Chess piece found from the 5th century
A chess figure found in Albania suggests that the game was played in Europe 600 years earlier than was previously thought. The ivory piece dating from the 5th century was found by members of the Institute of World Archaeology, affiliated to the University of East Anglia.
(Daily Telegraph)

Now it’s not safe to stay out of the sun
Medical science has discovered that obeying doctors’ orders and forgoing the pleasures of sun worship can be bad for your health. Too little sun can cause vitamin D deficiency, which can result in skeletal deformities in children and muscular weakness and frail bones in adults. Australian professor Caryl Newson found that nearly a quarter of women in her study were vitamin D deficient.
(Daily Mail)

Smiles better
Teeth are the key facial feature that lead people to make snap judgements about each other and can strongly influence who gets a job, scientists at Guy’s, Kings and St Thomas’ Dental Institute and Sheffield Dental School found.
(Times)

Research team unlocks secret of how cancer spreads
Scientists are a step closer to a breakthrough in the fight against cancer after discovering the molecule that allows the disease to spread. The molecule, known as Src, has been found to loosen the structure of tissues surrounding a tumour, opening the way for cancer cells to multiply.

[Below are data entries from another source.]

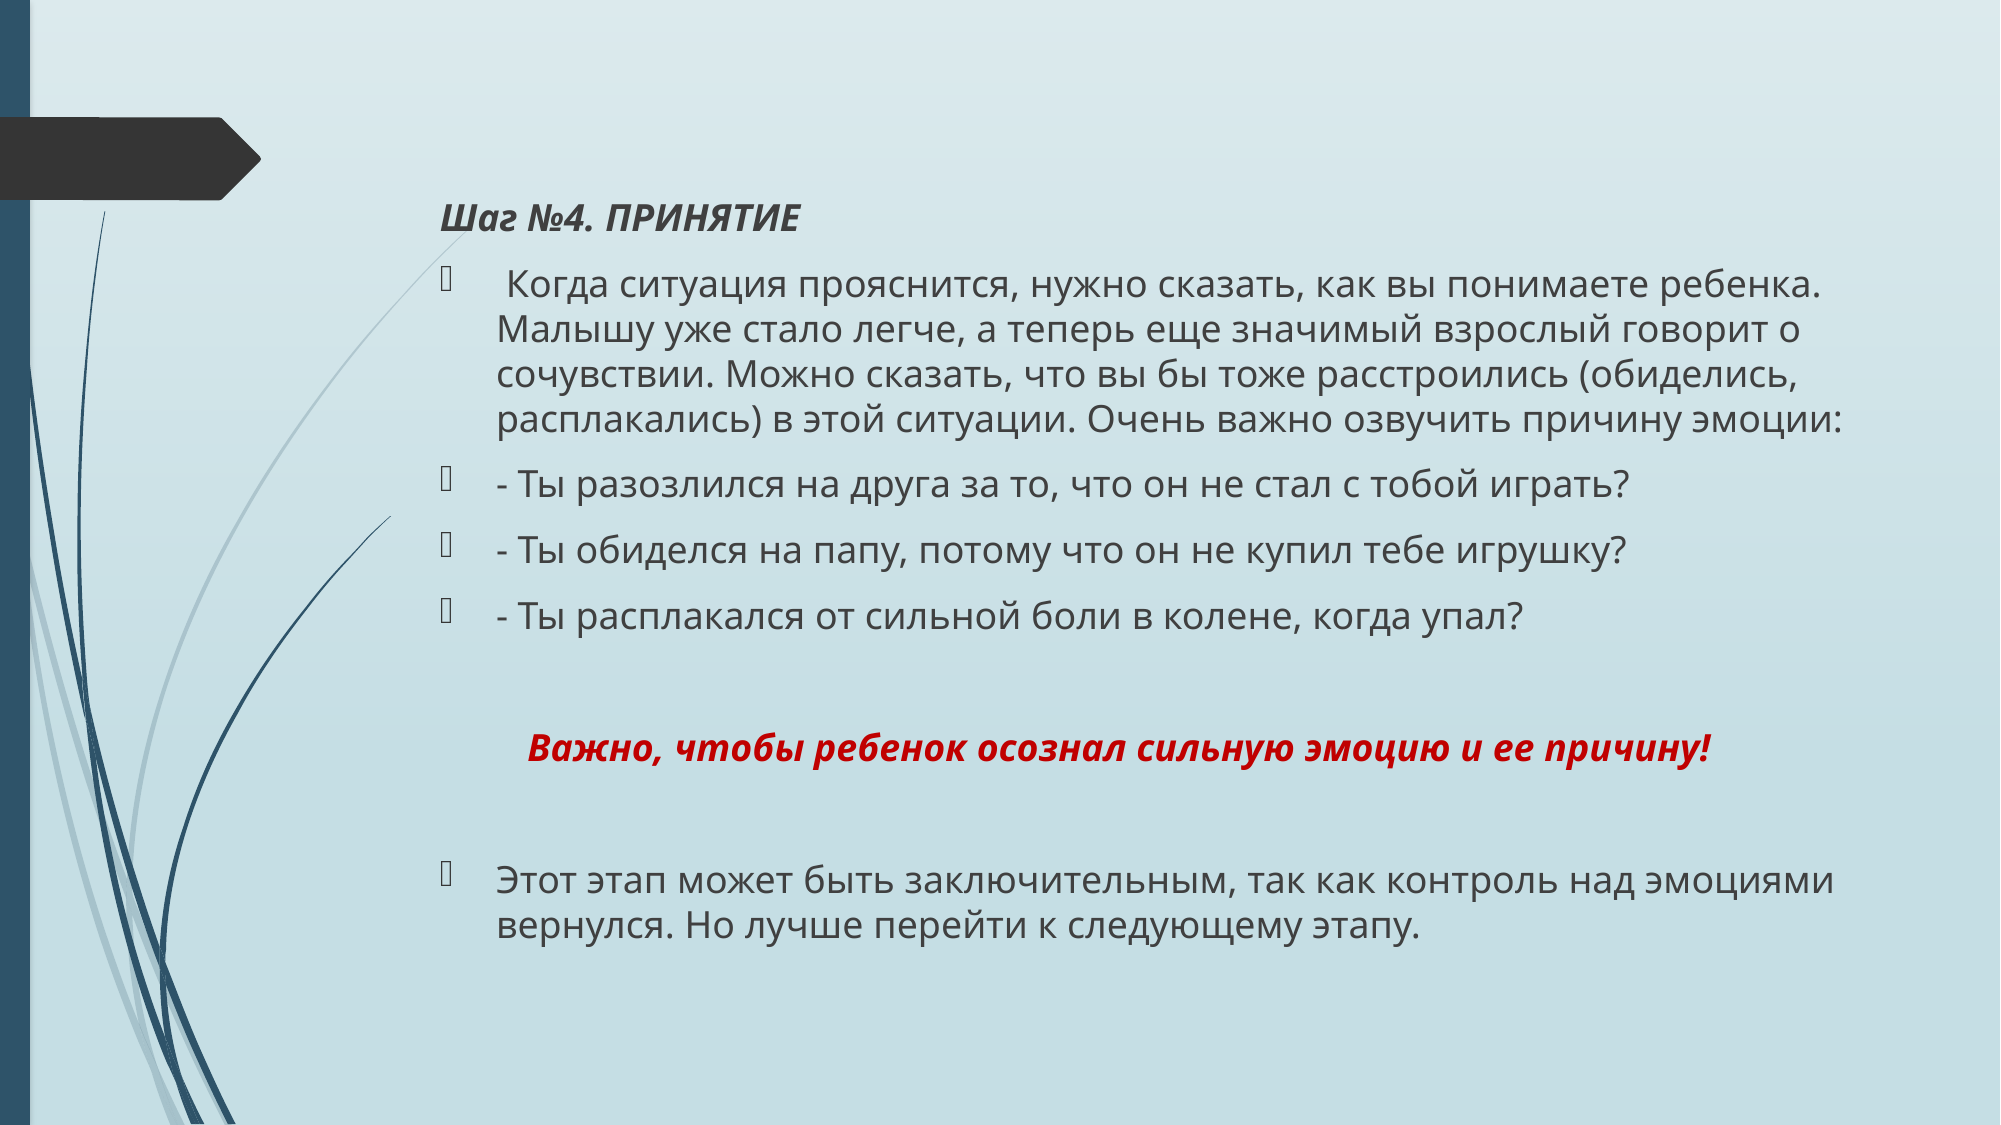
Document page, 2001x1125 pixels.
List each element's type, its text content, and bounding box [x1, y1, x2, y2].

list Шаг №4. ПРИНЯТИЕ Когда ситуация прояснится, нужно сказать, как вы понимаете ребенка. Малышу уже стало легче, а теперь еще значимый взрослый говорит о сочувствии. Можно сказать, что вы бы тоже расстроились (обиделись, расплакались) в этой ситуации. Очень важно озвучить причину эмоции: - Ты разозлился на друга за то, что он не стал с тобой играть? - Ты обиделся на папу, потому что он не купил тебе игрушку? - Ты расплакался от сильной боли в колене, когда упал? Важно, чтобы ребенок осознал сильную эмоцию и ее причину! Этот этап может быть заключительным, так как контроль над эмоциями вернулся. Но лучше перейти к следующему этапу. [424, 120, 1888, 970]
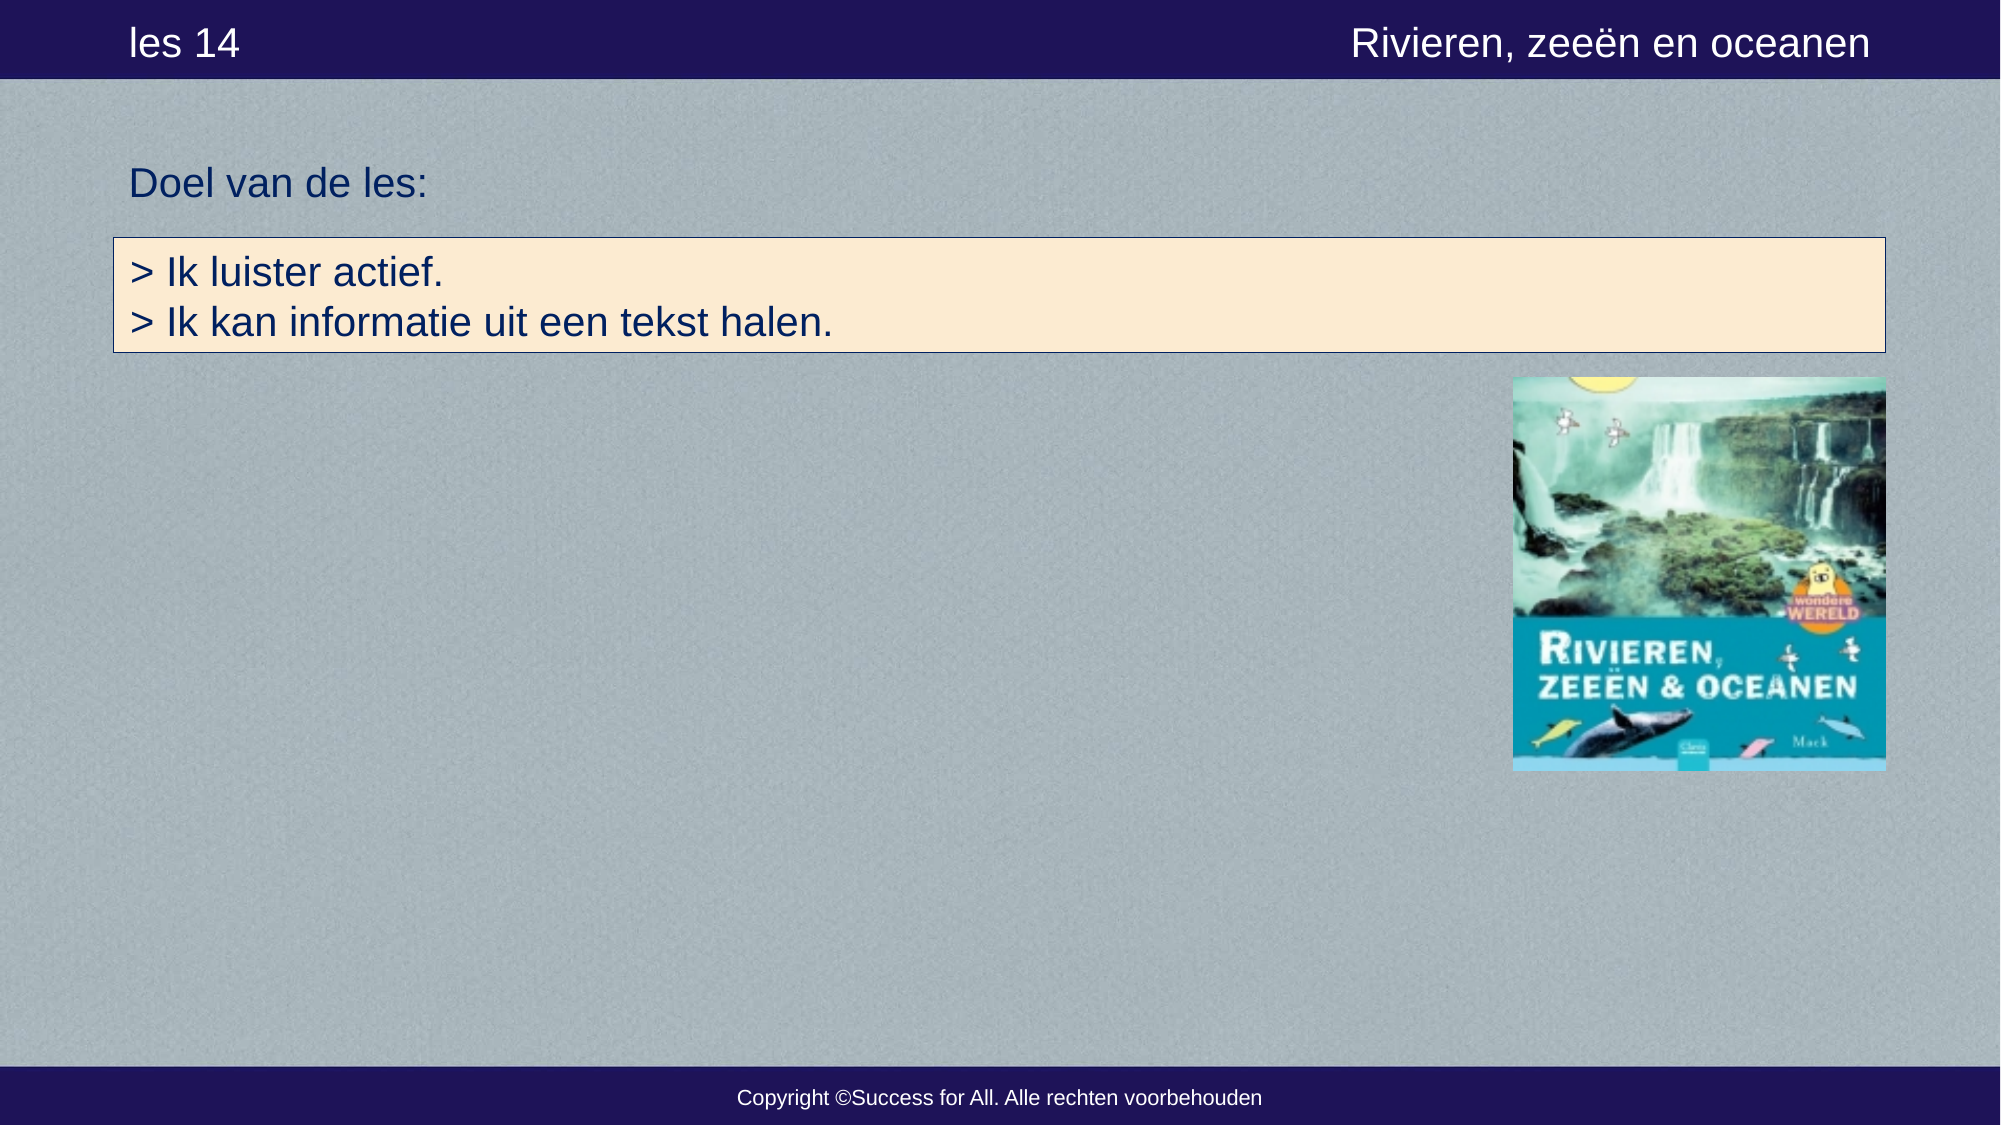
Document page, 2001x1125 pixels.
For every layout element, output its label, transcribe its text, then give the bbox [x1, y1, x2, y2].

text_box > Ik luister actief. > Ik kan informatie uit een tekst halen. [113, 237, 1886, 353]
text_box Doel van de les: [113, 148, 1635, 214]
text_box Rivieren, zeeën en oceanen [999, 8, 1886, 73]
text_box les 14 [114, 8, 354, 73]
text_box Copyright ©Success for All. Alle rechten voorbehouden [0, 1076, 2000, 1125]
picture [0, 0, 2001, 1125]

Scientists from Cancer Research UK, based at Glasgow’s Beatson Institute, made the discovery in bowel cancer patients.
(Times)

Wales welcomes back one of world’s rarest plants
The Snowdonia Hawkweed, one of the rarest plants in the world, has been rediscovered growing on a mountain slope in Wales, decades after botanists feared it had become extinct. ‘We were literally capering about for joy on the mountain ledges like lunatics when we found it,’ said Tim Rich, head of vascular plants at the National Museums and Galleries of Wales.
(Guardian)

‘Resurrected’ artist dies
Robert Lenkiewics, one of the most eccentric artists in Britain, died yesterday, years after faking his death to see how people would react.
(Guardian)

Industrial sociologist dies
Alan Fox, a lecturer in Oxford University’s department of social and administrative studies, who has died aged 82, was the most distinguished and original industrial sociologist of his generation.(Guardian)

‘One hell of a big bang’
Today is Hiroshima Day, the 57th anniversary of the atom bomb dropped by the US on the Japanese city.
(Guardian, Daily Mail)

Map arrest
Police have arrested a 37-year-old man in Kent on suspicion of stealing a 17th-century book from the British Library.